The night after I performed as ‘mistress of ceremonies’ for the wedding of my best friends and college roommates, I sent that text to my friend Jen. I was hurting. Lots of car time that week, and then hours spent in a dress that I really needed to stand more-than-perfectly straight in to keep on me. And now, I was operating below baseline going into what is always the hardest workout of my week. Time to call an audible.
It was Saturday and that’s my usual long gymnastics day.
But I was seriously in the body-care hole.
But my weekend gymnastics sesh is my absolute faaaaaavorite.
But my body was beat up.
I knew which voice in my head I needed to listen to. My sore achilles. My aching lower back. My hips that felt glued together. I *might* be able to get through a gymnastics workout carrying all this stiffness and immobility, but what would the quality of that session be? I very clearly was missing some of my normal mobility – would it be OK, or would that cause me an injury if I went to gymnastics & tried to muscle through it?
Would This Be A Net-Gain Or A Net-Loss Training Session?
This was a concept I’ve become quite familiar with in my coaching of endurance athletes. They L.O.V.E going for an early-morning track workout, or hitting a 60 mile bike ride with friends on the weekend. But sometimes, they’ve just come off a week of work-travel that has their body stiff, immobile and ’crunchy’. Or, they had an absolutely brutal training week and the compounded soreness has them far below their usual movement quality.
It’s time to decide, ‘net-gain, or net-loss’ on the next training session.
And if it’s a net-loss, we change course. Often, to do a mobility/movement session instead of whatever had been planned. My athletes and I want body durability. And there’s little gain that occurs in a workout when overall movement quality or performance-output is compromised because of how tight, immobile, or, to use the technical term, “jacked up”, you are coming into that workout.
I’m not talking about still feeling last night’s deadlift session as you prepare for your bike ride today. What I’m referring to is the tension and stiffness in the body that just.feels.bad. The heavy-legs feeling. The not-a-good-ache in your lower back.
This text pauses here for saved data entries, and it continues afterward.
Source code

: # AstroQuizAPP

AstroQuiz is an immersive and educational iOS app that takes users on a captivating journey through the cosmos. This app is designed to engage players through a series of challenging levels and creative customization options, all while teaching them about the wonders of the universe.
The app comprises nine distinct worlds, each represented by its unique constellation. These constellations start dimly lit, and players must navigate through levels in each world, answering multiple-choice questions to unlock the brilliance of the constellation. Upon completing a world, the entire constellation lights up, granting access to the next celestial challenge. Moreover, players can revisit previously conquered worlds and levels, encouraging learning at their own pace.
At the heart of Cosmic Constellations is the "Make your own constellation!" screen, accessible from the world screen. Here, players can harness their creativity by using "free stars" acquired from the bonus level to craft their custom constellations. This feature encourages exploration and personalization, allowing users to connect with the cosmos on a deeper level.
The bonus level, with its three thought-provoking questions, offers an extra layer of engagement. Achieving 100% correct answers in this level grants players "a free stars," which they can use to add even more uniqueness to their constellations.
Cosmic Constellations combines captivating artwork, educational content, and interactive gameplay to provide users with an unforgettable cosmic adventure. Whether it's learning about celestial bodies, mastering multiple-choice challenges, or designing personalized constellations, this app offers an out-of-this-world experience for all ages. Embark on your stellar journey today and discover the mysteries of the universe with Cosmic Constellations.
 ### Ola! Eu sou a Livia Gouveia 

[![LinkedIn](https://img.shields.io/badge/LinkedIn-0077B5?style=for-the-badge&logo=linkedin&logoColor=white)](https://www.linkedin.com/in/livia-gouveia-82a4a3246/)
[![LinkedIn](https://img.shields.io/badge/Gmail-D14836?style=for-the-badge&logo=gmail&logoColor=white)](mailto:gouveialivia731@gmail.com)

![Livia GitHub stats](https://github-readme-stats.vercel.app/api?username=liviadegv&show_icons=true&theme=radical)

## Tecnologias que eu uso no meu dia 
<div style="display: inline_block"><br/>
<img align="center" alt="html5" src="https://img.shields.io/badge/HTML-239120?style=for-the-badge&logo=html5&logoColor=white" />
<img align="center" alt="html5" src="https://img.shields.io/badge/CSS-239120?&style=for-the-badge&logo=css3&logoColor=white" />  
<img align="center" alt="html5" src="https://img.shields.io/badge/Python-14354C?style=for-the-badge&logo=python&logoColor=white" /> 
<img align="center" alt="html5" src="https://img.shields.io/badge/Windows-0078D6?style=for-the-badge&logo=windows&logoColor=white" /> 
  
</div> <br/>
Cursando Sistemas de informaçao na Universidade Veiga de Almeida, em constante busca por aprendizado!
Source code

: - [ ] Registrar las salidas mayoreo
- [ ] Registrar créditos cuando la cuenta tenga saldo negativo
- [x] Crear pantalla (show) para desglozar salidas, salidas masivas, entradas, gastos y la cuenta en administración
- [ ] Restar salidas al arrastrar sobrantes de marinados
The “I’ll try because I’m tough, but I can’t get my arms to move the way they need to for an uneven bars routine” feeling.
When movement quality is already compromised, you are well served to address the movement quality first, then proceed with your workout.
Even if that means you proceed with your workout at a later date (for me, a ‘later date’ means ‘next weekend’ because there is only one chance for a long session and its on the weekend).
Think about it for a sec – In a track workout, your legs turnover thousands of times in that 1 workout. When sprinting you want big hip extension so you can let that leg fly behind you right before you snap it through the gait cycle out ahead of you again. What if you did every one of those leg turnovers with hips that had several degrees less hip extension than your usual? If you don’t have your normal hip extension, you’re going to have to compromise somewhere. Slower leg turnover, altered stride…why would you spend an entire workout embedding those things into your body when changing course to fix your mobility first, then proceed with a shortened or delayed track workout could allow you to get the high leg turnover and snappy stride that was the original intended goal in the first place.
When thinking of the next workout you’re going to do when your body is blasted in a bad way, consider this:
- Will this workout make me fitter in a sustainable way?
- Is this workout happening just so I can check it off my to-do list?
- If this workout is going to be compromised because of my current baseline, what else could I do that would be better suited for me ‘getting something’ out of this workout time I have set aside?
Injuries screw up progress. Avoid them as much as possible.
Sounds logical, but, we’ve all been there, myself included. Unrested & stiff from travel, I knew I was compromised going into a gymnastics session. I didn’t take my own advice seriously enough and went ahead with the planned workout. On a front handspring, I launched myself into the air, and felt an immediate bad twinge in my glute. As I hit the landing & felt the twinge go deeper, my only thought was, ‘no way, are you frickin’ kidding me?’
Of course my body wasn’t kidding me. I hadn’t earned the right to be throwing front handsprings that day. If I’d self-assessed my actual movement capacity instead of acting like a child and going ahead anyways “because I wanted to”, I’d have avoided explosive jumping until I had improved my mobility to a level that I could perform at my baseline (and above) capacity.
Remember, I’m not suggesting you skip the workout anytime you’re still sore from a previous session as you embark on this next one. But when you’re clearly compromised, excessively fatigued, or your baseline movement capacity is well below normal, stop and consider how else you could get benefit out of the time you’ve set aside for workout.
- How can you make yourself more durable?
How can you be better for your next workout?
Would a mobility session do you more good right now than going out to do a sub-par workout?
For me, on that Saturday, my answer to those questions meant not going to gymnastics, but instead going home to do a yoga video. Yoga, rolling out, light walking, and resting became my workout, and wouldn’t you know it, by the time Saturday concluded, I felt much better and I felt myself climbing out of the body-care hole I had been in that morning.
Screw net-loss.
I’d changed course so I could get back to baseline and move into ‘net-gain’ territory on that day’s training.